My daughter has been a huge gift! She has given me much purpose and hope. I feel that as I raise her in a safe, loving environment, I too will get the benefits from it that I missed out on. I get to be a kid again too in some ways. I can play and sing and hold her the way I should have been held. Some things have been hard though and I know it is just the beginning of more healing in my life.

With breastfeeding I’ve had to consider the difference between my sexuality and sex. What I mean is the difference with who I am as a functioning mother and who I am sexually as a wife. The first attempts at breastfeeding were stressful because of my daughter’s low birth weight and that was mostly on my mind. Once our breastfeeding relationship was established, I started getting confused and had feelings of shame sometimes. While breastfeeding when she would lick and root around at the beginning of the feeding, and I would feel embarrassed. The sensations while nursing can be wonderful and exhilarating. I have a very strong let down reflex that I am even experiencing now as I write about it! These great experiences have been hard for me to put into context because of being sexually abused. I was taught that my body was an object. A sexual tool. My breasts were spoken of in the context of sex.

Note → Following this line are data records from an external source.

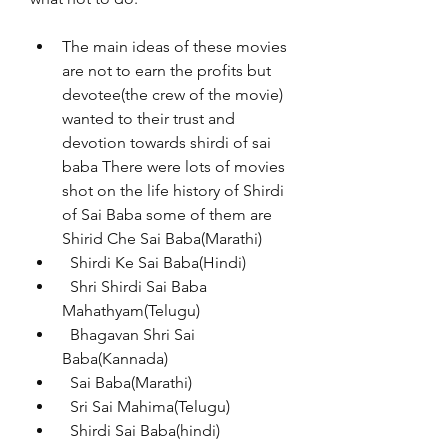
The main ideas of these movies 
are not to earn the profits but 
devotee(the crew of the movie) 
wanted to their trust and 
devotion towards shirdi of sai 
baba There were lots of movies 
shot on the life history of Shirdi 
of Sai Baba some of them are 
Shirid Che Sai Baba(Marathi)
  Shirdi Ke Sai Baba(Hindi)
  Shri Shirdi Sai Baba 
Mahathyam(Telugu)
  Bhagavan Shri Sai 
Baba(Kannada)
  Sai Baba(Marathi)
  Sri Sai Mahima(Telugu)
  Shirdi Sai Baba(hindi)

My husband loves my breasts, as much as the next healthy guy does. Then here is this tiny little girl who’s gotta eat and I want her to have the best and that comes from a sex organ? No, my breasts were probably foremost made for her survival. That is more important than the sexual enjoyment I have with James. I am realizing more and more that we are eating and yes bonding but not in a shameful way. Yes, it may even be sort of sexual but not in the shameful way either. I can’t deny that I am a woman who enjoys the wonderful feelings when my baby looks up at me so dependently nursing. I think that is a good thing! So what if it has to do with my breasts. If milk came out of my fingers that would be fine too! I have taken flak for breastfeeding and that has been hard and gets confusing too, but I have been strong and forged ahead with Chloe. We are very close and it does involve our bodies...but it is in a way that is redeeming. It’s like I am being given a chance to use my body for what it was made for when for so long it was not being used and respected in the way it should have.

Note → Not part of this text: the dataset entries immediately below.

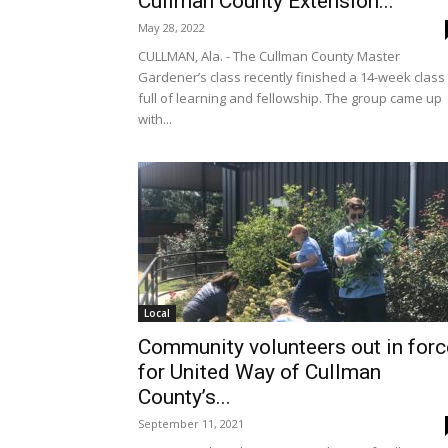
Cullman County Extension...
May 28, 2022
CULLMAN, Ala. - The Cullman County Master
Gardener’s class recently finished a 14-week class
full of learning and fellowship. The group came up
with...
Local
Community volunteers out in forc
for United Way of Cullman
County’s...
September 11, 2021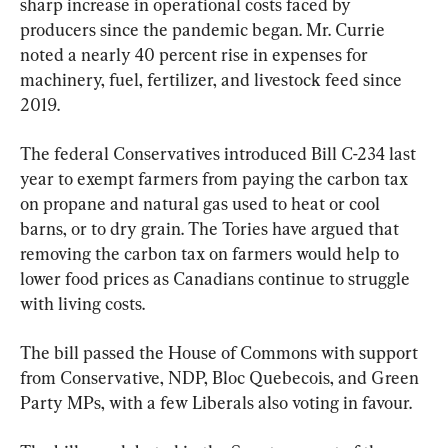
sharp increase in operational costs faced by 
producers since the pandemic began. Mr. Currie 
noted a nearly 40 percent rise in expenses for 
machinery, fuel, fertilizer, and livestock feed since 
2019.
The federal Conservatives introduced Bill C-234 last 
year to exempt farmers from paying the carbon tax 
on propane and natural gas used to heat or cool 
barns, or to dry grain. The Tories have argued that 
removing the carbon tax on farmers would help to 
lower food prices as Canadians continue to struggle 
with living costs.
The bill passed the House of Commons with support 
from Conservative, NDP, Bloc Quebecois, and Green 
Party MPs, with a few Liberals also voting in favour.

I have been worried at times that I will someday abuse Chloe, because so many people say that if you were abused you will abuse too. I believe that since I am aware of the damage that sexual abuse causes, and that since I have assertively confronted the abuse, have support and have grown and healed so much, that it is not going to happen. I am not that person. I am a woman full of hope and desire to break the chain of abuse here and now. I helped break it when I finally got help. I broke it confronting my main abuser, trying to protect others who are hurt and by helping write this book. I break the cycle every day that I am a good wife and mother and I am proud of it. I do know I need a lot more help and healing and that this is not at all the end of the journey.

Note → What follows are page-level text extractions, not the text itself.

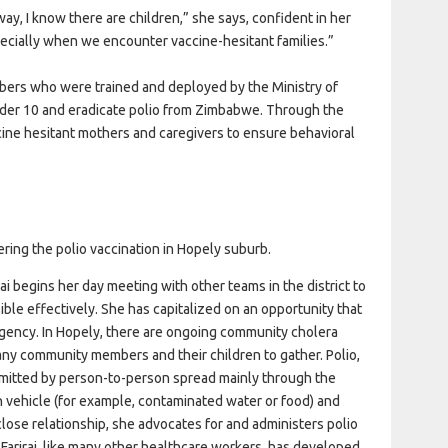
way, I know there are children,” she says, confident in her
pecially when we encounter vaccine-hesitant families.”
embers who were trained and deployed by the Ministry of
under 10 and eradicate polio from Zimbabwe. Through the
cine hesitant mothers and caregivers to ensure behavioral
ering the polio vaccination in Hopely suburb.
rai begins her day meeting with other teams in the district to
ble effectively. She has capitalized on an opportunity that
gency. In Hopely, there are ongoing community cholera
y community members and their children to gather. Polio,
nsmitted by person-to-person spread mainly through the
n vehicle (for example, contaminated water or food) and
s close relationship, she advocates for and administers polio
 Farirai, like many other healthcare workers, has developed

You, Reader Mom or Mom to be, are SO important. You are the only person who knows just what you want to keep from happening to your baby. You are strong to have made it through your life. Ask God to help you and to show you what to do when you are in doubt. Make sure you have support and resources and USE them. It is hard to go through pregnancy, childbirth and mothering even for “normal” women! Find an outlet. Read, write, and paint, bang on drums or rock out with your guitar. Exercise regularly (I am still attempting this one!) Take great care of yourself. The better shape you are in the better mom you can be. You are a gift to this child. You are so experienced in life and have so much more wisdom and love to give than many moms who don’t have the emotional depth or wisdom as you. The skills you developed in surviving growing up can be so creatively and healthily used with your kiddo! What a rich upbringing you can offer. As I write this to you I realize I am speaking of myself and am thankful for the opportunity to encourage both you and me. I wish us the very best.